Sedangkan TS merasa ia tidak sanggup berbuat apa-apa. Kerjanya hanya duduk, melamun, terus-menerus menangis, dan jarang makan. Keberadaan jenazah almarhum di rumah juga semakin menambah rasa dukacita subjek.

“Aduh, waktu itu berpengaruh sekali, saya sampai dak bisa bikin apa-apa, maunya duduk melamun saja, menangis, jarang makan. Apalagi tiap hari bisa dibilang kita liat trus itu bapak toh, jadi tambah susah kalo mo biasa-biasa saja. ………” (W10.15.103)

d. Perasaan selama persiapan upacara

Sementara dua subjek sibuk mengurus keluarga dan melakukan persiapan upacara, istri almarhum semakin merasa tidak rela karena almarhum yang selama ini masih ditempatkan di rumah akan segera dikuburkan.

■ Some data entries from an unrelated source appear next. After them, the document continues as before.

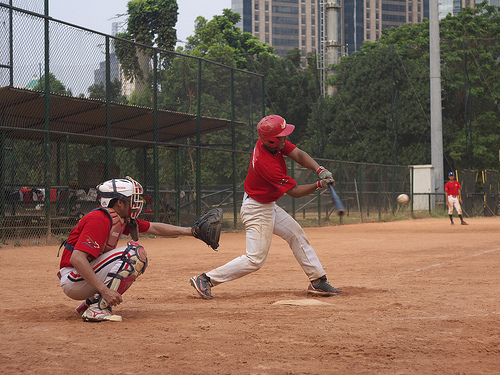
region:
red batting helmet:
[255, 113, 290, 148]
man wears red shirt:
[231, 132, 313, 199]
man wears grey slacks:
[215, 203, 313, 298]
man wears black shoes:
[302, 284, 352, 296]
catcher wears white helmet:
[99, 176, 146, 206]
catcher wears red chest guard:
[85, 203, 145, 281]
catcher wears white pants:
[53, 260, 156, 296]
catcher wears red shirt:
[75, 201, 120, 268]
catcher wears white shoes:
[81, 301, 130, 338]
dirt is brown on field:
[353, 220, 462, 368]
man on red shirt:
[224, 92, 321, 213]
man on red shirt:
[250, 102, 348, 262]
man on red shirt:
[212, 22, 339, 206]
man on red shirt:
[174, 81, 301, 191]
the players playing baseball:
[61, 114, 469, 321]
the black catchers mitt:
[193, 210, 224, 250]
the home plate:
[273, 297, 327, 304]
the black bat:
[323, 180, 344, 215]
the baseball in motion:
[398, 192, 407, 203]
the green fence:
[19, 60, 231, 198]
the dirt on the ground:
[168, 316, 334, 368]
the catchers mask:
[98, 175, 143, 218]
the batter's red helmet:
[256, 113, 293, 148]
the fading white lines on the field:
[388, 241, 498, 337]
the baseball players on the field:
[57, 113, 467, 318]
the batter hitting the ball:
[193, 112, 345, 294]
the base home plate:
[274, 296, 331, 313]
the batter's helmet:
[257, 111, 292, 147]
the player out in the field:
[444, 171, 466, 227]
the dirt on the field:
[166, 305, 353, 373]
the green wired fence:
[21, 18, 248, 216]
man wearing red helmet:
[240, 85, 327, 199]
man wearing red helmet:
[245, 80, 315, 145]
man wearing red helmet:
[231, 81, 278, 192]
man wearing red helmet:
[227, 120, 344, 264]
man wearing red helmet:
[255, 112, 376, 240]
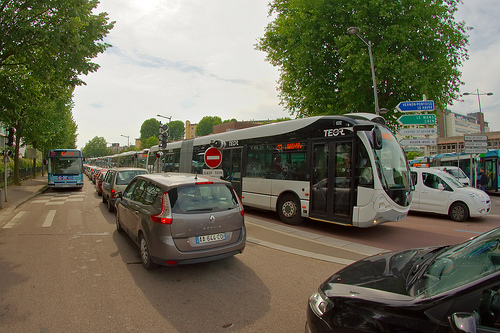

Selama persiapan upacara, baik MK dan LS sibuk dengan segala urusan dan keluarga sehingga mereka tidak merasa berduka lagi.

MK : “Yang pasti tidak ada lagi rasa berduka, yang ada itu kesibukan terus hampir tiap hari, capek, lelah lah pokoknya.” (W11.21.106

LS : “Ya senang karna ada kesibukan lain, selama inikan cuma tinggal saja di rumah urus anak. Jadi selama persiapan kemarin saya lumayan

sibuk, urus sana-sini, ketemu-ketemu sama keluarga, ya…senanglah ada kegiatan. Walaupun cape kan, sempat saya sakit juga kemarin itu, tapi ya puaslah sudah kerja.” (W12.21.108)

Lain halnya dengan TS. Ia merasa bahwa almarhum benar-benar akan berpisah dengan dirinya. Hal ini membuatnya merasa sedih lagi dan merasa tidak rela.

“Ingat lagi sama bapak, kan lama toh itu baru dipesta, 1 tahunlah kira-kira. Sempat dak terlalu sedih memang, tapi waktu persiapan upacara mo dimulai, wah…kayaknya betul-betul ini bapak sudah mo diambil, dikubur begitu. Selama inikan ditaruh di rumah, jadi tiap hari bisa diliat. Kalo sudah dipestakan artinya sudah mo dikubur. Jadi ya…kayaknya benar-benar perpisahan dengan bapak. Itu rasa ndak rela muncul lagi, ………..” (W10.22.103)

e. Perasaan selama upacara Rambu Solo’ berlangsung

Selama upacara berlangsung, kesedihan ketiga subjek sudah mulai berkurang. Upacara ini merupakan kesempatan bagi mereka untuk memberikan pelayanan mereka kepada almarhum untuk yang terakhir kalinya sehingga mereka harus melakukannya dengan sebaik-baiknya.

Ketiga subjek, TS, MK dan LS mengatakan bahwa kesedihan mereka semakin berkurang saat berlangsungnya upacara ini. Mereka bersyukur masih diberikan kesempatan untuk bersama dengan almarhum dan memberikan penghormatan dan pelayanan untuk yang terakhir kalinya.

TS : “Sekarang sudah biasami, sudah rela. Kita juga tidak pernah diam ato duduk tenang, selalu kerja kesana-kemari, jadi ya sibuk, dak ada rasa mau menangis lagi, plong, lega. Senang juga ketemu orang banyak, terharu karna mereka perhatian sekali ke kami.” (W10.23.104)

TS : “Sangat menolong saya dalam mengurangi kesedihan. Terasa sekali itu, eh…jadi sepertinya masih ada waktu untuk sama-sama bapak

walaupun cuma sebentar, jadi dak langsung dikuburkan. Kita juga ada kesempatan untuk mm…memberikan penghormatan terakhir buat bapak.” (W10.24.104).